The problems within the film have received a lot of publicity which has lead to a severe case of audience cynicism. This is something I personally don’t understand as loads of films have had troubled productions. Can you assure the audience that the problems don’t necessarily mean a problematic film?

All those reporters have not seen the movie, and chose to concentrate on the process, somewhat misleadingly I will say, which as everyone in the business knows, is besides the point in the end when a movie works.  Every production of this scale has its issues; there are a lot of moving parts to films of this size and complexity, but add to the mix a cast of thousands, numerous locations all over the globe, and visual effects of this calibre, you run into a few bumps in the road. However, we solved them, and arrived at where we wanted to be all along with a terrific film.

What made the film end up only a 12A? Zombies have been associated with violence and gore so why the more tamed aspect of it? Are you focusing on the more political side like the books?

World War Z is more of a horror thriller on an epic scale. In that sense, it has less gore and more intensity.

George A. Romero’s zombies dealt with consumerism in Dawn of the Dead hence their slow movement but with this, you’ve got sprinting zombies that climb each other. Why did you choose to make your zombies this particular way? We’ve still not had a close-up of them in the trailer.

Since childhood, I have always been fascinated by animal swarms and flocks. So my intent on World War Z was to base everything on biology. I could finally implement my swarm fascination into a powerful visual, like a Tsunami of Zombies.  The Tsunami would be the perfect metaphor for overpopulation and us as a species – going after our last resources.  The other two most important elements were once bitten, how would they turn and the make-up/look itself. I based the turn on cases of epilepsy and seizures and once they begin turning into a Z, the veins start to pop and reveal themselves.

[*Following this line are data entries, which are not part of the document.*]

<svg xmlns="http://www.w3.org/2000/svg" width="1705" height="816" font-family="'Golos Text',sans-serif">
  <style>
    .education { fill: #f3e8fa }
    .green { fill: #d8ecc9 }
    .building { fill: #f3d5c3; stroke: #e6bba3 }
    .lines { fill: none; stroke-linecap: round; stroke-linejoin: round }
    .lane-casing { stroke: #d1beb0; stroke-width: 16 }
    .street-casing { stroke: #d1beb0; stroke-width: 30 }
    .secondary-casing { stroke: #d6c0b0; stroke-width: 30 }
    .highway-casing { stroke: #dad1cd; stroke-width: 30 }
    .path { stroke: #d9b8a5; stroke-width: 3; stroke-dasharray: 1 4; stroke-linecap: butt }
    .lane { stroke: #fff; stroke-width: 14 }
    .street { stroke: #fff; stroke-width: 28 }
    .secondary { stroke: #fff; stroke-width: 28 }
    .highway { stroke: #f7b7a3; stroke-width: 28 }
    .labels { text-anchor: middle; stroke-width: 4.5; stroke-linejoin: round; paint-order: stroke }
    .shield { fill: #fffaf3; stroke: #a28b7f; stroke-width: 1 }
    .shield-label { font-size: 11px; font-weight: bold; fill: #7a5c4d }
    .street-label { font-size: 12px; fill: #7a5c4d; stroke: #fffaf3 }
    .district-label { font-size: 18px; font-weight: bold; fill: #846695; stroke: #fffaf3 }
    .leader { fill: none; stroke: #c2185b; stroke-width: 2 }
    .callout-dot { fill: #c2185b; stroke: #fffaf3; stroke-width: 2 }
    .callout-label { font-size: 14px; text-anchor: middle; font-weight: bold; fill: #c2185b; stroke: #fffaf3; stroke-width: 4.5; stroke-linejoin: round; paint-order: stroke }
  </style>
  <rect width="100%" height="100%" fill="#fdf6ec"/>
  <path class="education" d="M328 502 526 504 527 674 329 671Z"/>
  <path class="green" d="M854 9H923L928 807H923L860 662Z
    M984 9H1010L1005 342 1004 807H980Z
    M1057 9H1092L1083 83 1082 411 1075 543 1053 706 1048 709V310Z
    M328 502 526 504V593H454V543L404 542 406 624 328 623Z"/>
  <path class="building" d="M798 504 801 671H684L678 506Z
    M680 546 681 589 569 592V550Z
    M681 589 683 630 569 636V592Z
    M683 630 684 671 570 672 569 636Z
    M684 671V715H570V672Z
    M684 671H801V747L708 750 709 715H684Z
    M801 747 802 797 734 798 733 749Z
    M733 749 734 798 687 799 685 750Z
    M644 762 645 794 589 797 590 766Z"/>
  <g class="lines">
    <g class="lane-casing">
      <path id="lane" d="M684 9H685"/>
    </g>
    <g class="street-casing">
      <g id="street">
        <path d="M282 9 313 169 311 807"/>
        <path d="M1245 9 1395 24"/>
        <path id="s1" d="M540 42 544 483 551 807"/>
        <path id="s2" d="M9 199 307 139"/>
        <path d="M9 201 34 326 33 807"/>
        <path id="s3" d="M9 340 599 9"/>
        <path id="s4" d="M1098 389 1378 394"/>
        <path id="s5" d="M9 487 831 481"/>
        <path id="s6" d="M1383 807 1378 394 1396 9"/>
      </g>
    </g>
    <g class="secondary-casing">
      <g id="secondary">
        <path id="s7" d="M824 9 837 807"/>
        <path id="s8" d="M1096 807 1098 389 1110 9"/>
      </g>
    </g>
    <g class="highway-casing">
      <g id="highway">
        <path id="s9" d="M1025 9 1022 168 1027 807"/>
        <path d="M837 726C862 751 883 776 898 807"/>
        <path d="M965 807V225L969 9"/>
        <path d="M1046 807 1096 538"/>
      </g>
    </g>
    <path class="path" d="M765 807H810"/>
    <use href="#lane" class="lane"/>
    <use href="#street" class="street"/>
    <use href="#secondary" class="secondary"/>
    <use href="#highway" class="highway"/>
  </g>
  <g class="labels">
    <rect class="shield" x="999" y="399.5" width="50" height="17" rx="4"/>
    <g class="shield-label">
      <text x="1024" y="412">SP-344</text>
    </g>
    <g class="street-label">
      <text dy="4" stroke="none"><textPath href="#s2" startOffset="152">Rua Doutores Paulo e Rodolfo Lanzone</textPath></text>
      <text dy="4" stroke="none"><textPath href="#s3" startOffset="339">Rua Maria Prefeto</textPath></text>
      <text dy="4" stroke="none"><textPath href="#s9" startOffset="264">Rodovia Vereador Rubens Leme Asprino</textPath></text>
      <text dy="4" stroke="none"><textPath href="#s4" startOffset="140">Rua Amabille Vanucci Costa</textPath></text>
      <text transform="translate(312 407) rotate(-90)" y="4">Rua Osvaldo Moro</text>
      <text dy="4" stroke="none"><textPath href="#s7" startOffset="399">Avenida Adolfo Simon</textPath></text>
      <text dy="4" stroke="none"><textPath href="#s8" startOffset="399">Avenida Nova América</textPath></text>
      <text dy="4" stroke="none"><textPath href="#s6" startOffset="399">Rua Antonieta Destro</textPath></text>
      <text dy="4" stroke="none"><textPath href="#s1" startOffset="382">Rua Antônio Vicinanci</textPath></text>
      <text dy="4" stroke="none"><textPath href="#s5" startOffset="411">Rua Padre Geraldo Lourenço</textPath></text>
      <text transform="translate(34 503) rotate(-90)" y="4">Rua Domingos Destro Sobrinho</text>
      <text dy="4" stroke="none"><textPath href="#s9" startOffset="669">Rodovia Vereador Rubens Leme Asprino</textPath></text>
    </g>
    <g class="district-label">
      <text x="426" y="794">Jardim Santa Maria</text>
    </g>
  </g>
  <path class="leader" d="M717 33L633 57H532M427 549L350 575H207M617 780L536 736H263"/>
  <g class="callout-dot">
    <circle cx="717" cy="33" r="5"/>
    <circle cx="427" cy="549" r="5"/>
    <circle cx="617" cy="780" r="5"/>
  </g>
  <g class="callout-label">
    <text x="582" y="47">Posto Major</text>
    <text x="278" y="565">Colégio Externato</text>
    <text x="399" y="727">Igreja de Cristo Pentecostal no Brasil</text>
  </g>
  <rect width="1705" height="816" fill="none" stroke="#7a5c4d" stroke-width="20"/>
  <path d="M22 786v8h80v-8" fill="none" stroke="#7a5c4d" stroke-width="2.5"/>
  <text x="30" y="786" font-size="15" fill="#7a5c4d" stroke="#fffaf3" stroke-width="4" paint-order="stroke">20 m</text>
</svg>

Zombie movies have always been popular during a time of change.  They have survived the decades because each new generation can find something to relate to in the notion that a large section of the populace is unresponsive to reality, to logic.

You seem to breeze effortlessly from genres. Monster’s Ball is such a hard-hitting drama about racism in America and then Stranger Than Fiction is a lighter more comedic film – one of my favourite films. What tends to draw you to a certain project?

There is no particular recipe for that.  It’s more about intuition, topics, and characters I respond to at a certain time, which usually are reflections and mirrors to my personal interests and current life experiences.